Sql-server – Will table partitions help me

columnstoreindexpartitioningsql server

I have 10 tables.

dbo.Table2008
dbo.Table2009
...
dbo.Table2018

Each table holds approximately 500,000,000 records which are 20 columns wide (if that matters). And each table has a clustered columnstore index on it.
Each table also holds data only for the year in its name. For instance, in dbo.Table2008 you'll only see records for which the CreatedDate column is >= 20080101 and <= 20081231. But if I want to issue a query across 3 years I need to hit all three tables with a union.

My theory is if I have a single table called dbo.Table which is partitioned into ~120 partitions, one partition for every month of every year, then it'll not only reduce my table count. So I can change my query from

with cte as (
    select col1, col2, col3, col4
    from table2008
    where col4 >= 20080201 and col4 <= 20120801
    union
    select col1, col2, col3, col4
    from table2009
    where col4 >= 20080201 and col4 <= 20120801
    union
    select col1, col2, col3, col4
    from table2010
    where col4 >= 20080201 and col4 <= 20120801
    union
    select col1, col2, col3, col4
    from table2011
    where col4 >= 20080201 and col4 <= 20120801
) select ...
from cte
join LookupTable1 on ... = ...
join LookupTable2 on ... = ...

to

select col1, col2, col3, col4, lookuptablecol1, lookuptable2col2
from dbo.Table
join ALL MY LOOKUP TABLES

Is my theory correct?
Is table partitioning with parition schemes and partition functions what I'm after?
And will this theory work using clustered columnstore indexes?

Best Answer

Partitioning does not sound like a good fit for your scenario. Partitioning isn't something to be taken lightly. It requires a lot of planning and you'd have to rewrite 5 billion rows in order to convert the data. Instead you should consider a UNION ALL view. Depending on your requirements you could even make it a partitioned view.
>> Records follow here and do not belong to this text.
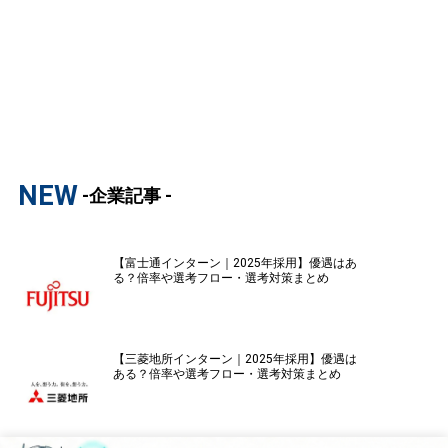
NEW
-企業記事 -
【富士通インターン｜2025年採用】優遇はあ
る？倍率や選考フロー・選考対策まとめ
【三菱地所インターン｜2025年採用】優遇は
ある？倍率や選考フロー・選考対策まとめ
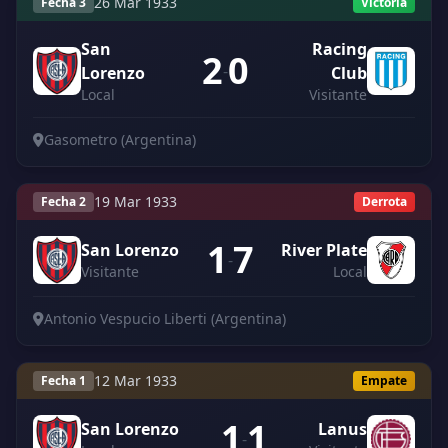
26 Mar 1933
Fecha 3
Victoria
San
Racing
2
0
-
Lorenzo
Club
Local
Visitante
Gasometro (Argentina)
19 Mar 1933
Fecha 2
Derrota
1
7
San Lorenzo
River Plate
-
Visitante
Local
Antonio Vespucio Liberti (Argentina)
12 Mar 1933
Fecha 1
Empate
1
1
San Lorenzo
Lanus
-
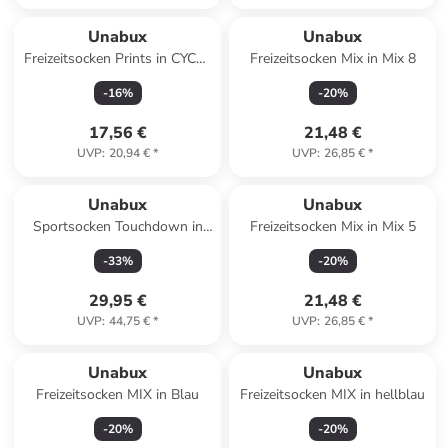
Unabux
Unabux
Freizeitsocken Prints in CYCLE
Freizeitsocken Mix in Mix 8
JUNIOR
-
16
%
-
20
%
17,56 €
21,48 €
UVP
:
20,94 €
*
UVP
:
26,85 €
*
Unabux
Unabux
Sportsocken Touchdown in
Freizeitsocken Mix in Mix 5
weiß/TOO FAST
-
33
%
-
20
%
29,95 €
21,48 €
UVP
:
44,75 €
*
UVP
:
26,85 €
*
Unabux
Unabux
Freizeitsocken MIX in Blau
Freizeitsocken MIX in hellblau
-
20
%
-
20
%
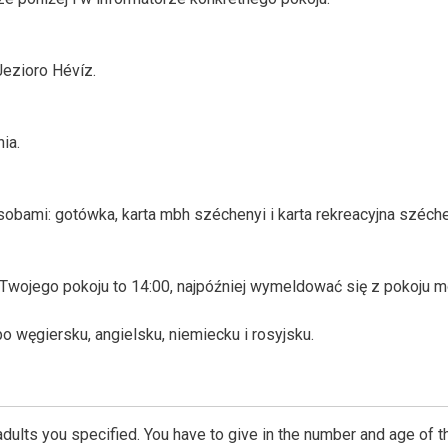
Jezioro Hévíz.
ia.
bami: gotówka, karta mbh széchenyi i karta rekreacyjna széche
Twojego pokoju to 14:00, najpóźniej wymeldować się z pokoju 
węgiersku, angielsku, niemiecku i rosyjsku.
dults you specified. You have to give in the number and age of t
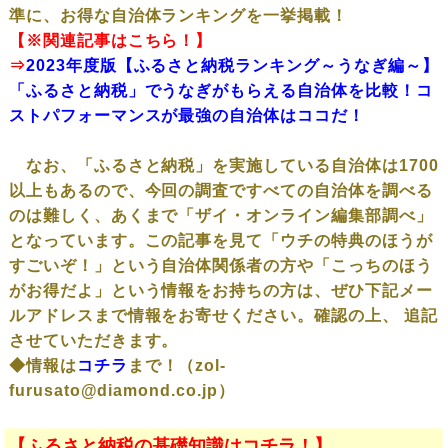
準に、お得な自治体ランキングを一挙掲載！
【※関連記事はこちら！】
⇒
2023年度版【ふるさと納税ランキング～うなぎ編～】
「ふるさと納税」でうなぎがもらえる自治体を比較！コ
ストパフォーマンスが最強の自治体はココだ！
なお、「ふるさと納税」を実施している自治体は1700
以上もあるので、今回の調査ですべての自治体を調べる
のは難しく、あくまで「ザイ・オンライン編集部調べ」
となっています。この記事を見て「ウチの特典のほうが
すごいぞ！」という自治体関係者の方や「こっちのほう
がお得だよ」という情報をお持ちの方は、ぜひ下記メー
ルアドレスまで情報をお寄せください。確認の上、 追記
させていただきます。
◆情報は
コチラ
まで！（zol-
furusato@diamond.co.jp）
【ふるさと納税の基礎知識はコチラ！】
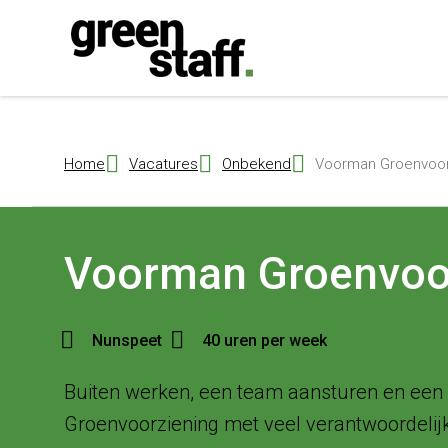
{ "@context": "https://schema.org", "@type": "Organization", "name": 
Home
Vacatures
Onbekend
Voorman Groenvoor
Voorman Groenvoo
Nunspeet
40 uren per week
Buiten werken, een team aansturen en een sa
Groenvoorziening met veel verantwoordelijkh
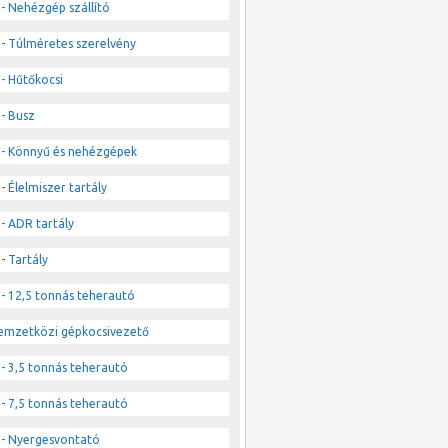
- Nehézgép szállító
- Túlméretes szerelvény
- Hűtőkocsi
- Busz
- Könnyű és nehézgépek
- Élelmiszer tartály
- ADR tartály
- Tartály
- 12,5 tonnás teherautó
emzetközi gépkocsivezető
- 3,5 tonnás teherautó
- 7,5 tonnás teherautó
- Nyergesvontató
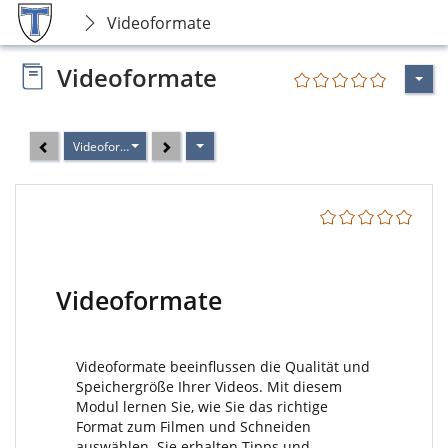
Videoformate
Videoformate
Videoformate
Videoformate
Videoformate beeinflussen die Qualität und
Speichergröße Ihrer Videos. Mit diesem
Modul lernen Sie, wie Sie das richtige
Format zum Filmen und Schneiden
auswählen. Sie erhalten Tipps und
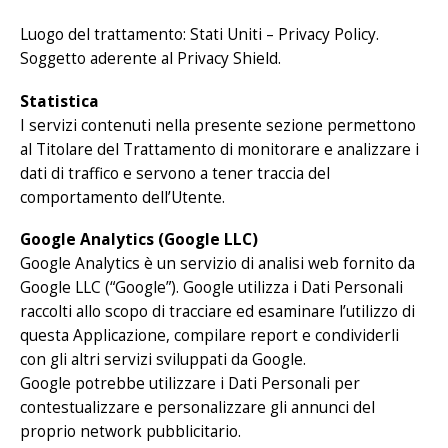
Luogo del trattamento: Stati Uniti –
Privacy Policy
.
Soggetto aderente al Privacy Shield.
Statistica
I servizi contenuti nella presente sezione permettono
al Titolare del Trattamento di monitorare e analizzare i
dati di traffico e servono a tener traccia del
comportamento dell’Utente.
Google Analytics (Google LLC)
Google Analytics è un servizio di analisi web fornito da
Google LLC (“Google”). Google utilizza i Dati Personali
raccolti allo scopo di tracciare ed esaminare l’utilizzo di
questa Applicazione, compilare report e condividerli
con gli altri servizi sviluppati da Google.
Google potrebbe utilizzare i Dati Personali per
contestualizzare e personalizzare gli annunci del
proprio network pubblicitario.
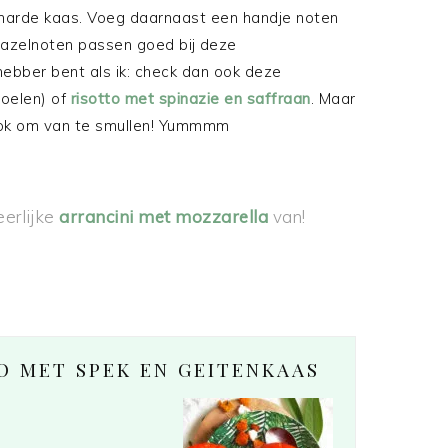
harde kaas. Voeg daarnaast een handje noten
hazelnoten passen goed bij deze
efhebber bent als ik: check dan ook deze
oelen) of
risotto met spinazie en saffraan
. Maar
ok om van te smullen! Yummmm
eerlijke
arrancini met mozzarella
van!
O MET SPEK EN GEITENKAAS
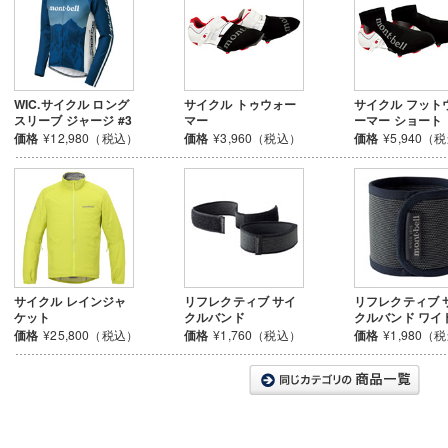
WIC.サイクル ロング
サイクル トゥウォー
サイクル フット
スリーブ ジャージ #3
マー
ーマー ショート
価格
¥12,980（税込）
価格
¥3,960（税込）
価格
¥5,940（
サイクル レインジャ
リフレクティブ サイ
リフレクティブ 
ケット
クルバンド
クルバンド ワイ
価格
¥25,800（税込）
価格
¥1,760（税込）
価格
¥1,980（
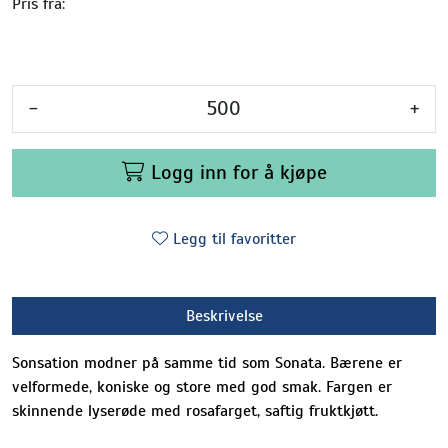
Pris fra:
-
+
Logg inn for å kjøpe
Legg til favoritter
Beskrivelse
Sonsation modner på samme tid som Sonata. Bærene er
velformede, koniske og store med god smak. Fargen er
skinnende lyserøde med rosafarget, saftig fruktkjøtt.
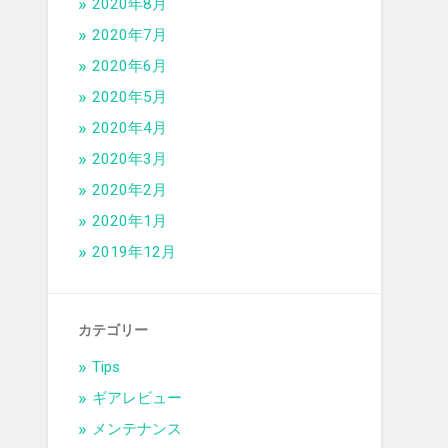
2020年8月
2020年7月
2020年6月
2020年5月
2020年4月
2020年3月
2020年2月
2020年1月
2019年12月
カテゴリー
Tips
ギアレビュー
メンテナンス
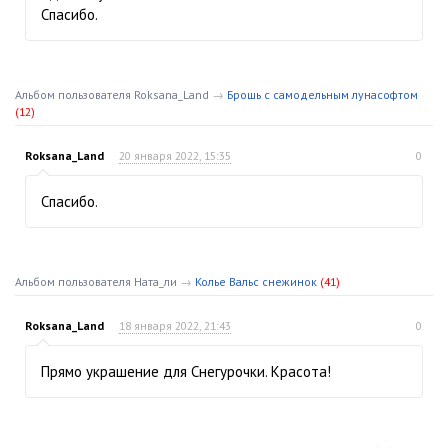
Спасибо.
Альбом пользователя Roksana_Land
→
Брошь с самодельным лунасофтом
(12)
Roksana_Land
20 января 2022, 15:35
0
Спасибо.
Альбом пользователя Ната_ли
→
Колье Вальс снежинок
(41)
Roksana_Land
18 января 2022, 21:43
0
Прямо украшение для Снегурочки. Красота!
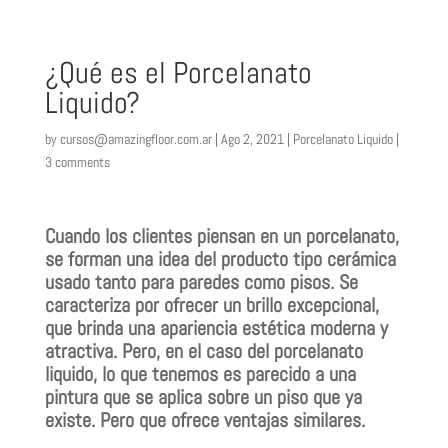
¿Qué es el Porcelanato
Liquido?
by
cursos@amazingfloor.com.ar
|
Ago 2, 2021
|
Porcelanato Liquido
|
3 comments
Cuando los clientes piensan en un porcelanato,
se forman una idea del producto tipo cerámica
usado tanto para paredes como pisos. Se
caracteriza por ofrecer un brillo excepcional,
que brinda una apariencia estética moderna y
atractiva. Pero, en el caso del porcelanato
liquido, lo que tenemos es parecido a una
pintura que se aplica sobre un piso que ya
existe. Pero que ofrece ventajas similares.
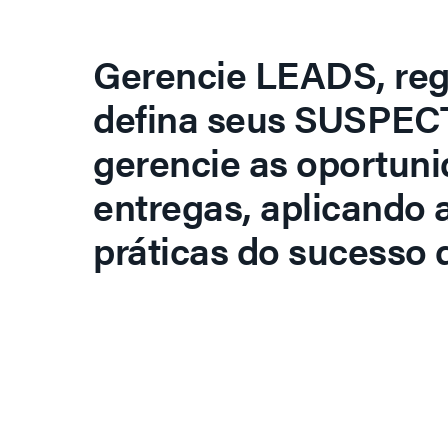
Gerencie LEADS, regi
defina seus SUSPECT
gerencie as oportuni
entregas, aplicando 
práticas do sucesso d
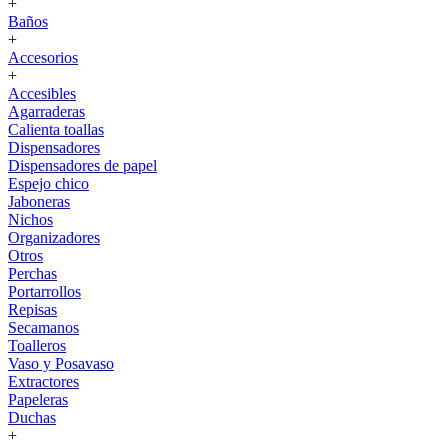
+
Baños
+
Accesorios
+
Accesibles
Agarraderas
Calienta toallas
Dispensadores
Dispensadores de papel
Espejo chico
Jaboneras
Nichos
Organizadores
Otros
Perchas
Portarrollos
Repisas
Secamanos
Toalleros
Vaso y Posavaso
Extractores
Papeleras
Duchas
+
A view will give you an easy way to query your data without any date movement. It's by far the simplest solution.

In general, partitioning doesn't improve query performance. However, with columnstore tables it can be helpful if it gives you better rowgroup elimination on the partitioned column. That can be accomplished without partitioning depending on how you build your columnstore tables. If you don't modify the old data it should be relatively straightforward to build your columnstore in a way that maintains order.

Columnstore tables do support partitioning, if you do have a legitimate need for it at some point. It's easy to experiment with it. Simply try to create an empty, partitioned columnstore table.